See screenshot below, THIS IS NOT WSL, pure windows. Windows 10.
Also, @tpo thank you thank you very much for this. @tpo

I could post it here if anyone wants to try it, but first I need permission from @tpo, he has the word.

4 Likes

make a pull request to his GitHub repo with the change.

Is so nice to see @cristhiancordoba @febreroflame that is great.
Glad you liked it @febreroflame : )

Ive got lots of messagens after release asking for a Mac version. Also from Nuke community.

Im working on a multi-os version, Tunet will automatic detect os and just work. Same for yaml, can be windows, mac or linux paths.

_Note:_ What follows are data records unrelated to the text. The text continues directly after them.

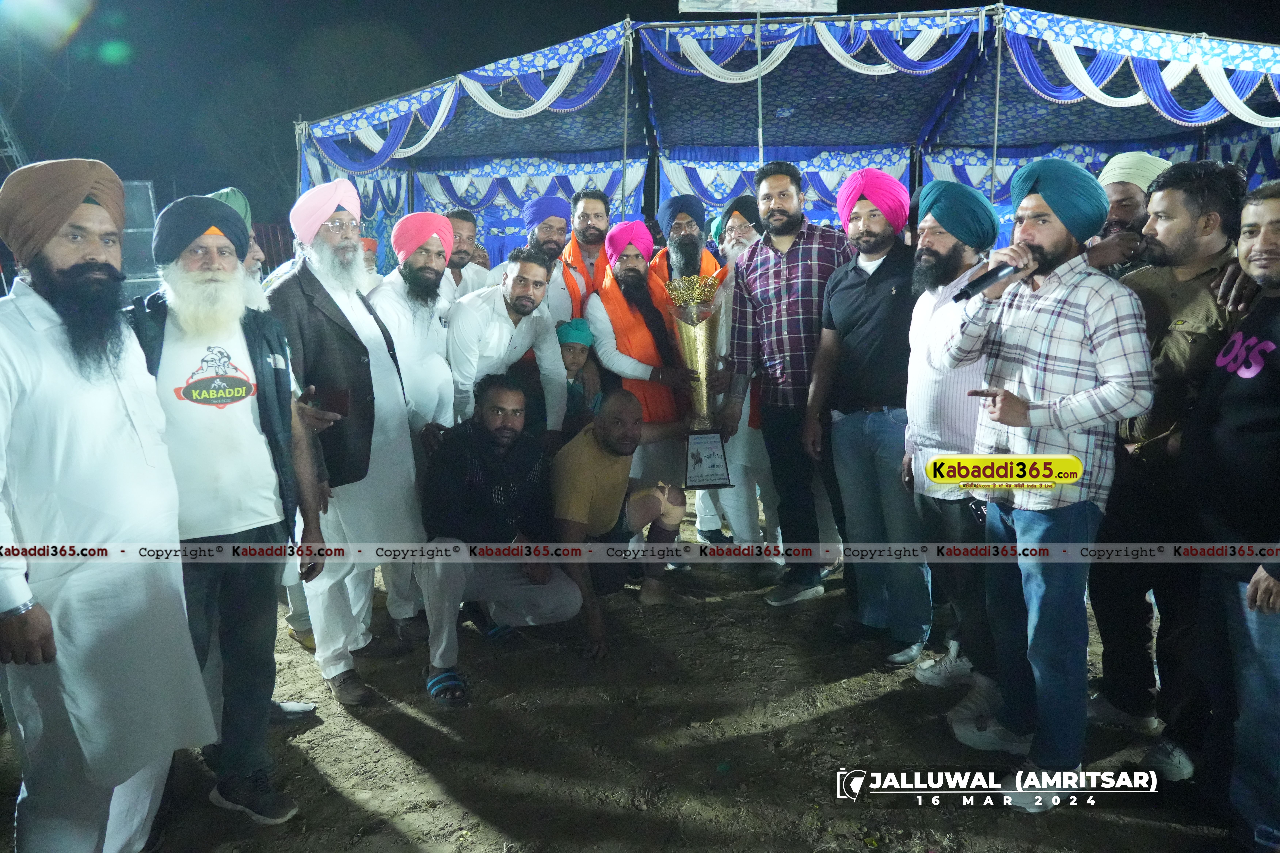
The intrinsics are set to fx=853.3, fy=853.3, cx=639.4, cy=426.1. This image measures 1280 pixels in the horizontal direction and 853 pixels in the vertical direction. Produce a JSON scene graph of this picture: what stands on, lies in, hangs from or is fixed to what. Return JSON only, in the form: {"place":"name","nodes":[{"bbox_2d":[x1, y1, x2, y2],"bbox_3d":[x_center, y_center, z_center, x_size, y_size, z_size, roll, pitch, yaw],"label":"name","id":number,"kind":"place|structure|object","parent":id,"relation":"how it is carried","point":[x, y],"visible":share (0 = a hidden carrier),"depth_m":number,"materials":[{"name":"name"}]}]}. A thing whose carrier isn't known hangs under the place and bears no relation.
{"place":"outdoors","nodes":[
{"label":"outdoors","id":0,"kind":"place"},
{"bbox_2d":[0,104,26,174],"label":"metal truss","id":1,"kind":"object","parent":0,"point":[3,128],"visible":0.55,"depth_m":10.32,"materials":[{"name":"metal"}]},
{"bbox_2d":[118,181,159,298],"bbox_3d":[-4.520,-1.346,7.557,0.525,1.499,0.363,-5,12,-22],"label":"loudspeaker","id":2,"kind":"object","parent":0,"point":[144,187],"visible":0.45,"depth_m":7.43,"materials":[{"name":"grey"}]},
{"bbox_2d":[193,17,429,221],"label":"tree","id":3,"kind":"object","parent":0,"point":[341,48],"visible":0.64,"depth_m":22.32,"materials":[{"name":"plant"}]},
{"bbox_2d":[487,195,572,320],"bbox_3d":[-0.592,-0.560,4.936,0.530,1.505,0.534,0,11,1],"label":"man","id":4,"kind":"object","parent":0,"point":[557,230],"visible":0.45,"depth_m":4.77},
{"bbox_2d":[0,485,1257,852],"label":"dirt ground","id":5,"kind":"structure","parent":0,"point":[386,745],"materials":[{"name":"brown soil"}]},
{"bbox_2d":[0,151,212,852],"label":"man","id":6,"kind":"object","parent":5,"relation":"on","point":[118,404],"visible":0.99,"depth_m":2.03},
{"bbox_2d":[130,191,320,824],"bbox_3d":[-1.328,0.229,2.523,0.579,1.800,0.686,6,13,31],"label":"man","id":7,"kind":"object","parent":5,"relation":"on","point":[201,277],"visible":0.8,"depth_m":2.47},
{"bbox_2d":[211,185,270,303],"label":"man","id":8,"kind":"object","parent":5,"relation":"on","point":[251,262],"visible":0.14,"depth_m":3.60},
{"bbox_2d":[260,177,424,706],"bbox_3d":[-1.168,0.016,3.352,0.604,1.949,0.645,6,13,32],"label":"man","id":9,"kind":"object","parent":5,"relation":"on","point":[336,309],"visible":0.86,"depth_m":3.24},
{"bbox_2d":[305,386,350,415],"bbox_3d":[-1.120,-0.087,3.066,0.169,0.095,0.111,0,11,1],"label":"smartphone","id":10,"kind":"object","parent":9,"relation":"in","point":[336,404],"visible":0.88,"depth_m":3.04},
{"bbox_2d":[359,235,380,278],"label":"person","id":11,"kind":"object","parent":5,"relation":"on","point":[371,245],"visible":0.17,"depth_m":5.54},
{"bbox_2d":[361,211,459,641],"bbox_3d":[-1.055,-0.057,3.878,0.551,1.849,0.642,0,11,1],"label":"man","id":12,"kind":"object","parent":5,"relation":"on","point":[442,361],"visible":0.74,"depth_m":3.76},
{"bbox_2d":[438,209,492,305],"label":"man","id":13,"kind":"object","parent":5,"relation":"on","point":[464,230],"visible":0.38,"depth_m":4.95},
{"bbox_2d":[416,372,584,705],"bbox_3d":[-0.601,0.396,3.497,0.702,1.166,0.737,-9,14,-38],"label":"man","id":14,"kind":"object","parent":5,"relation":"on","point":[569,603],"visible":0.98,"depth_m":3.38},
{"bbox_2d":[447,247,568,440],"bbox_3d":[-0.672,-0.138,4.275,0.571,1.472,0.701,0,11,1],"label":"man","id":15,"kind":"object","parent":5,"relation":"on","point":[529,292],"visible":0.75,"depth_m":4.12},
{"bbox_2d":[554,316,601,434],"bbox_3d":[-0.376,0.002,4.503,0.407,1.104,0.415,0,11,1],"label":"child","id":16,"kind":"object","parent":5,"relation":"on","point":[579,329],"visible":0.48,"depth_m":4.41},
{"bbox_2d":[557,188,613,319],"bbox_3d":[-0.299,-0.628,5.163,0.532,1.546,0.546,0,11,1],"label":"man","id":17,"kind":"object","parent":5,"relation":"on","point":[599,212],"visible":0.49,"depth_m":5.01},
{"bbox_2d":[547,385,694,659],"bbox_3d":[-0.121,0.367,3.941,0.625,1.052,0.956,5,12,29],"label":"man","id":18,"kind":"object","parent":5,"relation":"on","point":[617,414],"visible":0.97,"depth_m":3.83},
{"bbox_2d":[584,217,700,558],"bbox_3d":[0.041,-0.216,4.668,0.618,1.823,0.728,0,11,1],"label":"man","id":19,"kind":"object","parent":5,"relation":"on","point":[627,361],"visible":0.8,"depth_m":4.53},
{"bbox_2d":[665,272,732,486],"bbox_3d":[0.296,-0.246,4.337,0.327,1.059,0.383,0,11,1],"label":"trophy","id":20,"kind":"object","parent":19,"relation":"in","point":[692,486],"visible":0.96,"depth_m":4.26,"materials":[{"name":"metal"}]},
{"bbox_2d":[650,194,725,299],"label":"man","id":21,"kind":"object","parent":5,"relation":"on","point":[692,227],"visible":0.38,"depth_m":4.63},
{"bbox_2d":[696,197,775,563],"bbox_3d":[0.568,-0.248,4.577,0.605,1.899,0.662,0,11,1],"label":"man","id":22,"kind":"object","parent":5,"relation":"on","point":[745,235],"visible":0.51,"depth_m":4.44},
{"bbox_2d":[292,3,1279,269],"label":"tent","id":23,"kind":"object","parent":5,"relation":"on","point":[1130,140],"visible":0.63,"depth_m":6.64,"materials":[{"name":"blue fabric"}]},
{"bbox_2d":[677,0,836,14],"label":"sign","id":24,"kind":"object","parent":23,"relation":"on","point":[782,3],"visible":0.87,"depth_m":6.15,"materials":[{"name":"white"}]},
{"bbox_2d":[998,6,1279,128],"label":"bunting","id":25,"kind":"object","parent":23,"relation":"hanging from","point":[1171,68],"visible":0.75,"depth_m":5.31,"materials":[{"name":"fabric"}]},
{"bbox_2d":[720,158,856,605],"bbox_3d":[0.772,-0.238,4.115,0.610,2.027,0.659,-10,14,-39],"label":"man","id":26,"kind":"object","parent":5,"relation":"on","point":[785,232],"visible":0.93,"depth_m":3.93},
{"bbox_2d":[807,168,929,665],"bbox_3d":[1.034,-0.076,3.625,0.569,1.964,0.644,0,11,1],"label":"man","id":27,"kind":"object","parent":5,"relation":"on","point":[845,292],"visible":0.93,"depth_m":3.50},
{"bbox_2d":[901,179,1006,723],"bbox_3d":[1.204,0.064,3.128,0.522,1.853,0.639,0,11,1],"label":"man","id":28,"kind":"object","parent":5,"relation":"on","point":[920,322],"visible":0.78,"depth_m":3.06},
{"bbox_2d":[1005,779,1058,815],"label":"sneaker","id":29,"kind":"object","parent":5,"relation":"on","point":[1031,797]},
{"bbox_2d":[936,154,1155,804],"bbox_3d":[1.241,0.135,2.636,0.543,1.857,0.646,-7,13,-31],"label":"man","id":30,"kind":"object","parent":5,"relation":"on","point":[1043,419],"visible":0.98,"depth_m":2.50},
{"bbox_2d":[951,254,1030,301],"bbox_3d":[1.074,-0.455,2.598,0.230,0.127,0.103,0,11,1],"label":"microphone","id":31,"kind":"object","parent":30,"relation":"in","point":[985,279],"visible":0.94,"depth_m":2.58,"materials":[{"name":"black metal"}]},
{"bbox_2d":[1082,150,1167,278],"bbox_3d":[1.933,-0.344,3.454,0.531,1.469,0.546,0,11,1],"label":"man","id":32,"kind":"object","parent":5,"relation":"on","point":[1128,197],"visible":0.31,"depth_m":3.31},
{"bbox_2d":[1089,156,1254,777],"bbox_3d":[1.773,0.095,2.723,0.595,1.884,0.667,0,11,1],"label":"man","id":33,"kind":"object","parent":5,"relation":"on","point":[1161,240],"visible":0.74,"depth_m":2.67},
{"bbox_2d":[1186,169,1279,852],"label":"man","id":34,"kind":"object","parent":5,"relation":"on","point":[1263,588],"visible":0.99,"depth_m":2.26},
{"bbox_2d":[0,0,1279,218],"label":"night sky","id":35,"kind":"structure","parent":0,"point":[597,21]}
]}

Is already working, just cleaning up some stuff and will release.

attached on native window conda.

6 Likes

hey everyone! Cross-Platform support is now live.
Git clone again and You should be good to go in any OS.

Multi-gpu is Linux only.

Benchmark:
On mac for training is bit meh as expected:
Win with RTX 6000 Blackwell: 0.3 seconds per step
Mac with M1 Max: 3.9 seconds per step

meaning if a training would take 1 week on Nvidia, would take 13 Weeks on Apple M1 max.


5 Likes

@tpo Is there a way to implement the ability to resume training on latest checkpoint? I was looking at the flags and didnt find any flag for this. Check Chris’ comment below. Thanks

It does this automatically based on the naming I believe.

2 Likes

Thank you Chris. You’re right! Fantastic!!!

I just tested this and for some reason with the new/updated scripts, the converted onnx model is not working, it loads but it just gives a solid color output. Fortunately I had a backup of previous scripts. On the previous one was working, but the output was quite blurry as if it was low res. Nuke was working fine, but flame was not.
Could anyone try this with the new/updated scripts?

Try start a training from scratch with the new version. Mixing is no go. I believe that is why.
Make sure convert scripts are also updated.

You still have the older trainer, I’m calling legacy trainer, it is under util folder, if you use that, is same as before.

@tpo for multi-gpu, do we still use the separate branch, or was that merged into master?

Thanks.

separate branch Multi-gpu - Linux only, same for the converters.